If $T\in L(V)$ is diagonalizable then show that $R(T)\cap N(T)=\{0\}$ 
If $T\in L(V)$ is diagonalizable then show that $R(T)\cap N(T)=\{0\}$
  

My Attempt:

Case 1: $V$ is finite dimensional 
 Subcase 1: $T$ is invertible 
That means $N(T)=\{0\}$ 
Directly  $R(T)\cap N(T)=\{0\}$ 
Subcase 2: $T$ is not invertible 
This implies there is $u\ne 0 ,u\in N(T)$
As $T$ is digonalizable then $T$ has eigenvalues $\{0,a_1,...,a_m\}$ 
On contarary suppose
$u\neq 0,u\in R(T)\cap N(T)$ then 
$T(u)=0$ also $u\in R(T)$ therefore $T(w)=u , w\neq 0 ,w\in V$ 
As $u\in E(0,T)$ eigenspace of $T$ relative to $0$
So by Direct sum property of eigenspace 
$u\notin E(a,T)$ i.e $(T-aI)u \neq 0$ that is $Tu\neq au$
But I am not able to argue to get required.

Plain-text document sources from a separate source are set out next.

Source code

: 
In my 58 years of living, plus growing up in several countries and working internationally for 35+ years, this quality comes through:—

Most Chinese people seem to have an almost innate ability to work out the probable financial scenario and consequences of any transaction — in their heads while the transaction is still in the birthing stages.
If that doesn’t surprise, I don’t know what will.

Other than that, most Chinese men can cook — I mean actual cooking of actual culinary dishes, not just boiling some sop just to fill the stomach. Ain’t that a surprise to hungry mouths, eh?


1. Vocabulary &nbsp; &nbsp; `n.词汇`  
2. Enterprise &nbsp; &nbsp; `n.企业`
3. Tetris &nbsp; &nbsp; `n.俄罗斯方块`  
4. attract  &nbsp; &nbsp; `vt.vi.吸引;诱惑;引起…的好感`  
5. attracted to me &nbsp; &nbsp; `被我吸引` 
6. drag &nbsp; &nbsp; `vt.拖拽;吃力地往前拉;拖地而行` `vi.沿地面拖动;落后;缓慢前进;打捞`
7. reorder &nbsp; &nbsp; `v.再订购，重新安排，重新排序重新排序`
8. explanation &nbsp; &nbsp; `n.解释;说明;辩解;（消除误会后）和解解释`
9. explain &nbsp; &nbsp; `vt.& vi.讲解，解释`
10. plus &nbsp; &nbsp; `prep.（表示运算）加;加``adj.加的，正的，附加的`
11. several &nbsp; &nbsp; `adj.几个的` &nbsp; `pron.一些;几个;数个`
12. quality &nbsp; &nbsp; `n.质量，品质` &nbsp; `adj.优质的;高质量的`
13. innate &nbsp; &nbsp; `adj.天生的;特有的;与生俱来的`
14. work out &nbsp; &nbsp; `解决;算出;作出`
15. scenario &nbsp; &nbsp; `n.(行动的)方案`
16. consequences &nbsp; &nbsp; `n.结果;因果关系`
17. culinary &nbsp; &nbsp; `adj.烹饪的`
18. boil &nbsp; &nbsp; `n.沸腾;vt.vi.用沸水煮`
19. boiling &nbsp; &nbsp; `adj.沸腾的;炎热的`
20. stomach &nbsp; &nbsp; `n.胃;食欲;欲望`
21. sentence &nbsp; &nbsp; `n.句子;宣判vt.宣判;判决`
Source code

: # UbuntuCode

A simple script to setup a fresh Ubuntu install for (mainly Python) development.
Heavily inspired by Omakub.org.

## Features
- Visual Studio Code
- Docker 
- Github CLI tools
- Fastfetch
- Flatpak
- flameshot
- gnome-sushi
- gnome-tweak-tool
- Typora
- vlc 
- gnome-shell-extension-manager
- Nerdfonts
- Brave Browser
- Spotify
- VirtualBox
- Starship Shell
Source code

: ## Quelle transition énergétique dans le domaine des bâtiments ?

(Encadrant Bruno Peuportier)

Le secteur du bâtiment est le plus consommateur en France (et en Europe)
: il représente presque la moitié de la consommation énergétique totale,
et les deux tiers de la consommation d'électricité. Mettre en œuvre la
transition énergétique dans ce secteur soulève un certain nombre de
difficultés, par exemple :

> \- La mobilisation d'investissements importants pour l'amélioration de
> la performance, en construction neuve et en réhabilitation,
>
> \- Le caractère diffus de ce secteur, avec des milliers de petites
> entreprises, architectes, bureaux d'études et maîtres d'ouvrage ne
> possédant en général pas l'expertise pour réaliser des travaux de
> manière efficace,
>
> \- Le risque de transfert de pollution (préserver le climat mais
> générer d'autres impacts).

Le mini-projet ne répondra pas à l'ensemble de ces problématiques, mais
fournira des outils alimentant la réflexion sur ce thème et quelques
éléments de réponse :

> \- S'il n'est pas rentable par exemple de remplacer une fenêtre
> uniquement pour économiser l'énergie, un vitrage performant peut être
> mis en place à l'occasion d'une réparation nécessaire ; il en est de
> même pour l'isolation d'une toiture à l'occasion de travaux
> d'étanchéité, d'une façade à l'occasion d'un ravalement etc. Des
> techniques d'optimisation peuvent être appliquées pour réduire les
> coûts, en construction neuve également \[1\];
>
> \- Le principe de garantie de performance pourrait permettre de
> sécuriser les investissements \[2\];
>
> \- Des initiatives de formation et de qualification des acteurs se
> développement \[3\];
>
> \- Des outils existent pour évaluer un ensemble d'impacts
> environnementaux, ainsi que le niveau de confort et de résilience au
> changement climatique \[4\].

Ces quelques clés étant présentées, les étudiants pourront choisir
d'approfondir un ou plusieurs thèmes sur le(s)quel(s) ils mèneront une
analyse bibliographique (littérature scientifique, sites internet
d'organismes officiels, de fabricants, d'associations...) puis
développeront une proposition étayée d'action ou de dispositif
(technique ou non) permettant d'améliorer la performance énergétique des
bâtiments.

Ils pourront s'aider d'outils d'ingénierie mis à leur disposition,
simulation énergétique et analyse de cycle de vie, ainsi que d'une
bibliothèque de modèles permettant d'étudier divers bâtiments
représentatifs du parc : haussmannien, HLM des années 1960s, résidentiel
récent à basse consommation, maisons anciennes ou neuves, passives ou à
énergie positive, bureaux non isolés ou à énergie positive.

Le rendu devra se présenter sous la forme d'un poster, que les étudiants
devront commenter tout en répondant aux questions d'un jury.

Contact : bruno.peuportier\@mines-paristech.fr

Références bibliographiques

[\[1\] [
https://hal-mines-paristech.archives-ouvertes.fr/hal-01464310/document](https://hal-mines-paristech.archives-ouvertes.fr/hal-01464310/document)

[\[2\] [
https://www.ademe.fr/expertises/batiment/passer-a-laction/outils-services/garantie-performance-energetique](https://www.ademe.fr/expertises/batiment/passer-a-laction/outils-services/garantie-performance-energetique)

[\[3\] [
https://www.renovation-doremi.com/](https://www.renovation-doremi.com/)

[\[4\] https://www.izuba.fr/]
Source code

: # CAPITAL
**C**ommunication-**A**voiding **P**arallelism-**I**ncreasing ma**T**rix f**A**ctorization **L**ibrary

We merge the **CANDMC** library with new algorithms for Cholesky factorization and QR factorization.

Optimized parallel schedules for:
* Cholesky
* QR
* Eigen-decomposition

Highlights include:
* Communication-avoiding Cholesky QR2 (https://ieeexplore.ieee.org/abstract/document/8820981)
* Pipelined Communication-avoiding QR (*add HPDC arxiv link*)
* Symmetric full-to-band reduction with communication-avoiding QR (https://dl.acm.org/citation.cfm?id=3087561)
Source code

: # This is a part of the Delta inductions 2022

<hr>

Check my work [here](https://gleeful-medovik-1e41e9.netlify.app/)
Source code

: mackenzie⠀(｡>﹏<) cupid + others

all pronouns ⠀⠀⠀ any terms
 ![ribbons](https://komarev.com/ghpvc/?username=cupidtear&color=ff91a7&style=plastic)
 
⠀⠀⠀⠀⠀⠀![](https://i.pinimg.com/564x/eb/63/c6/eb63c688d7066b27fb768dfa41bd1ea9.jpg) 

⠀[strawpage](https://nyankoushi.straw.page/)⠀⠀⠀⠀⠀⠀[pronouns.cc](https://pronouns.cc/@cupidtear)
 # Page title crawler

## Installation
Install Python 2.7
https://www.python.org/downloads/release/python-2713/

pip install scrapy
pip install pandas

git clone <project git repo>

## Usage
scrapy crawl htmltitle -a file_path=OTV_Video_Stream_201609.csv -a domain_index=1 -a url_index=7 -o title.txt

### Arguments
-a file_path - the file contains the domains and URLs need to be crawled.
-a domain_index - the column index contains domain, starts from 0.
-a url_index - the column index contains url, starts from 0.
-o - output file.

Case 2: $V$ is infinite dimension

For that we also have to proceed same or it require some other argument?
Any help will be appreciated
 A: Let $\{b_1,\ldots,b_n\}$ be a basis such that $Tb_i = \lambda_i b_i$ for $i =1, \ldots, n$.

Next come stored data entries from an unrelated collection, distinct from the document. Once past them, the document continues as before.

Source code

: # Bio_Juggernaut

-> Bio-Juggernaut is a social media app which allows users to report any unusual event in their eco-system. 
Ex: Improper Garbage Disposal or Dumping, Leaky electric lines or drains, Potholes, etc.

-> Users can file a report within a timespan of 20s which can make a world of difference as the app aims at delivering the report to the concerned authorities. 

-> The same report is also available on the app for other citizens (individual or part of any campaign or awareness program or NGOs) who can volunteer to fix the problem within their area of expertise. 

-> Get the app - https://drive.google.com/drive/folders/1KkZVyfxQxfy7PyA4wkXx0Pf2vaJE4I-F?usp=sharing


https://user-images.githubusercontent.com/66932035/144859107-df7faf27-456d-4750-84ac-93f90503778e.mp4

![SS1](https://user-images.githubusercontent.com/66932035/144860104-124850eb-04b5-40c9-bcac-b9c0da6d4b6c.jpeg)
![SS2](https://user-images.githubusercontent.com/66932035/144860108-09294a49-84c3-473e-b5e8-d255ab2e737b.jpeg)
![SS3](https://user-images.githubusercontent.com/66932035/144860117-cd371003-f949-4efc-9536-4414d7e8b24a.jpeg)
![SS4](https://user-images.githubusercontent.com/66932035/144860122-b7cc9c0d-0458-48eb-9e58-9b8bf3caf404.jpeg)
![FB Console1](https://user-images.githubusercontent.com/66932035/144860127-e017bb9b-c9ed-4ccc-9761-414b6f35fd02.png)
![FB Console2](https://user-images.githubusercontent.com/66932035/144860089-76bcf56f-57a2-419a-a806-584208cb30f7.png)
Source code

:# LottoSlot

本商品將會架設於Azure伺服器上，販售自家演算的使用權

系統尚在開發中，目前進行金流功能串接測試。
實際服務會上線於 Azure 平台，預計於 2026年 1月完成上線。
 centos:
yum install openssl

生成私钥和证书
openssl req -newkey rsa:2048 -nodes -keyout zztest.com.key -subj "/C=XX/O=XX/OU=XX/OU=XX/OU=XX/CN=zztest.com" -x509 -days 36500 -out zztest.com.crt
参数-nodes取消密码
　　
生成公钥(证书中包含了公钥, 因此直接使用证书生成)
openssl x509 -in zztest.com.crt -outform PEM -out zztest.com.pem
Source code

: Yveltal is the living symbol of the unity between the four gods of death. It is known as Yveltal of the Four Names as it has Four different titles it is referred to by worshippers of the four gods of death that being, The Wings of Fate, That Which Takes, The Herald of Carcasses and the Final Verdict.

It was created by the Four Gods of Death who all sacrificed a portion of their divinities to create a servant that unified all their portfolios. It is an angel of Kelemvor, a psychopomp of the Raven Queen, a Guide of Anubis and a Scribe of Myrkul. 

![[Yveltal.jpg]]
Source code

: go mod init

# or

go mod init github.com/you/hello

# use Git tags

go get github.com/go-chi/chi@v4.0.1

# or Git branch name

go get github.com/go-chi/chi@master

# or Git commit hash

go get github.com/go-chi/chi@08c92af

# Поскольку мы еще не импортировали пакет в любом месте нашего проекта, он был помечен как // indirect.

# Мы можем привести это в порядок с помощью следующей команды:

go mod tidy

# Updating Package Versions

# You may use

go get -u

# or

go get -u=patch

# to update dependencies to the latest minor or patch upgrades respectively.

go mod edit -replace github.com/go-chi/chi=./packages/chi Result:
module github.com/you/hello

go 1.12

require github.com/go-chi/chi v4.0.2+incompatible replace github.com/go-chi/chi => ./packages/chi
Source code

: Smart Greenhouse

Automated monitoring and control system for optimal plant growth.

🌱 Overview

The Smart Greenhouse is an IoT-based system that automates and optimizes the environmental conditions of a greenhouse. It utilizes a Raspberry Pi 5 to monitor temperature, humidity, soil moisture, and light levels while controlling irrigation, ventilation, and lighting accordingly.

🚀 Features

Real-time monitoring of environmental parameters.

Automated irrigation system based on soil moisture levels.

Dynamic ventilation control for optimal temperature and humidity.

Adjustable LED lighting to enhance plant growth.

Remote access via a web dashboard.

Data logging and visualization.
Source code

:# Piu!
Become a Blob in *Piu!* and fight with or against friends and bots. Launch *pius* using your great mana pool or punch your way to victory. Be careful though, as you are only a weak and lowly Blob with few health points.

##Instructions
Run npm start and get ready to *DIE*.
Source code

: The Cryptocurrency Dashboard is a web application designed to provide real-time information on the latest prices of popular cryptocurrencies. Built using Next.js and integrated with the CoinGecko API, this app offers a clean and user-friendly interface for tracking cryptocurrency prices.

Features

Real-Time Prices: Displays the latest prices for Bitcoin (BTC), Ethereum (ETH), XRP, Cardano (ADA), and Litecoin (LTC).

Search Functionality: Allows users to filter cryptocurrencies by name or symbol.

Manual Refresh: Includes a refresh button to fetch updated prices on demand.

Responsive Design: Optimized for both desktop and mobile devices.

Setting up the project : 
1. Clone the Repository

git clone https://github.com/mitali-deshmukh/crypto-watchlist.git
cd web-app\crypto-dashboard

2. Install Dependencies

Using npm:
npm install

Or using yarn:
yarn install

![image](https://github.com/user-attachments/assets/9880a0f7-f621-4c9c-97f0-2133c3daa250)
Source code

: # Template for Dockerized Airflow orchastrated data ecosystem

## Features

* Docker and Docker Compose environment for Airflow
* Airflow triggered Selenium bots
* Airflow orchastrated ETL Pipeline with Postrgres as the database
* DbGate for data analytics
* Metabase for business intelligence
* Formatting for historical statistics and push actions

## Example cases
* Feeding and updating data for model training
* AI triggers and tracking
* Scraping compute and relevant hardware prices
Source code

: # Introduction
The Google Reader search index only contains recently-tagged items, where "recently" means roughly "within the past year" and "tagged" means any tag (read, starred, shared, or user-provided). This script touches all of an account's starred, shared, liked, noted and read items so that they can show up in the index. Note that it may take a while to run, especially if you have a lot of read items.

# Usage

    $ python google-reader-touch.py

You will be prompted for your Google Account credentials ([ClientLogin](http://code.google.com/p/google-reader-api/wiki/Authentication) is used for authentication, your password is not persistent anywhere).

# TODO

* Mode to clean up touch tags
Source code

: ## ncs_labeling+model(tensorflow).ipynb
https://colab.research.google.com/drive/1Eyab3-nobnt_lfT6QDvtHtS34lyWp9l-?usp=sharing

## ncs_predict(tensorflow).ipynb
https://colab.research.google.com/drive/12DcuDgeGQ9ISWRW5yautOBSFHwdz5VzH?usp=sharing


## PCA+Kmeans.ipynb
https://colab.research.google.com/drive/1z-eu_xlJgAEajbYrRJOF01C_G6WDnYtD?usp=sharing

WLOG assume that $\{b_1, \ldots, b_k\}$ is a basis for $N(T)$ and $\lambda_j \ne 0$ for $j = k+1, \ldots, n$.
Assume $y \in R(T) \cap N(T)$. Then $y = \sum_{i=1}^k \alpha_i b_i$ and $\exists x 
 = \sum_{i=1}^n \beta_i b_i \in V$ such that $y = Tx$.
We have
$$ \sum_{i=1}^k \alpha_i b_i = y = Tx = \sum_{i=1}^n \beta_i Tb_i =  \sum_{i=1}^n \beta_i \lambda_ib_i = \sum_{i=k+1}^n \beta_i \lambda_ib_i$$
so since $\{b_1,\ldots,b_n\}$ is a basis we conclude $\alpha_{1} = \cdots = \alpha_{k} = 0$ so $y = 0$.

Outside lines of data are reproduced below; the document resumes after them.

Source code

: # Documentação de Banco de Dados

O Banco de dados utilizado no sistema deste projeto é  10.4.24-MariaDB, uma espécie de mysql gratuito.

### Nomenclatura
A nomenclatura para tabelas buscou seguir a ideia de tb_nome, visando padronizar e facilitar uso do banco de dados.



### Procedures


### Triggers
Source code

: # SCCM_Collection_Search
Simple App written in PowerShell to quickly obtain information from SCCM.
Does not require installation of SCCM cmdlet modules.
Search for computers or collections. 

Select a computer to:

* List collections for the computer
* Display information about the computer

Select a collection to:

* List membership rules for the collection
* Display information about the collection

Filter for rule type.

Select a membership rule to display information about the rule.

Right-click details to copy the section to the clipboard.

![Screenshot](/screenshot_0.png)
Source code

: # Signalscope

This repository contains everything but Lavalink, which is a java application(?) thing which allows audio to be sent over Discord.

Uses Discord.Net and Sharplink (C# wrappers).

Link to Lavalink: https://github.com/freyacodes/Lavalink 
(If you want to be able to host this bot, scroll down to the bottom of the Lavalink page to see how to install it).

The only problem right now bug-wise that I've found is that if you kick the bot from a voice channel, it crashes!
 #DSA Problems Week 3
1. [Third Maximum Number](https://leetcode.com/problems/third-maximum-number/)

Therefore $R(T) \cap N(T) = \{0\}$.

Alternatively, if $V$ is a vector space over $\mathbb{R}$ or $\mathbb{C}$, we can define an inner product $\langle \cdot, \cdot\rangle$ on $V$ as
$$\left\langle \sum_{i=1}^n \alpha_i b_i, \sum_{i=1}^n \beta_i b_i \right\rangle = \sum_{i=1}^n \alpha_i\overline{\beta_i}$$
Now notice that $\{b_1,\ldots, b_n\}$ is an orthonormal basis w.r.t. $\langle \cdot, \cdot\rangle$. Since $T$ diagonalizes in an orthonormal basis, $T$ is normal.
Then we have $R(T) = N(T)^\perp$ so in particular $R(T) \cap N(T) = \{0\}$.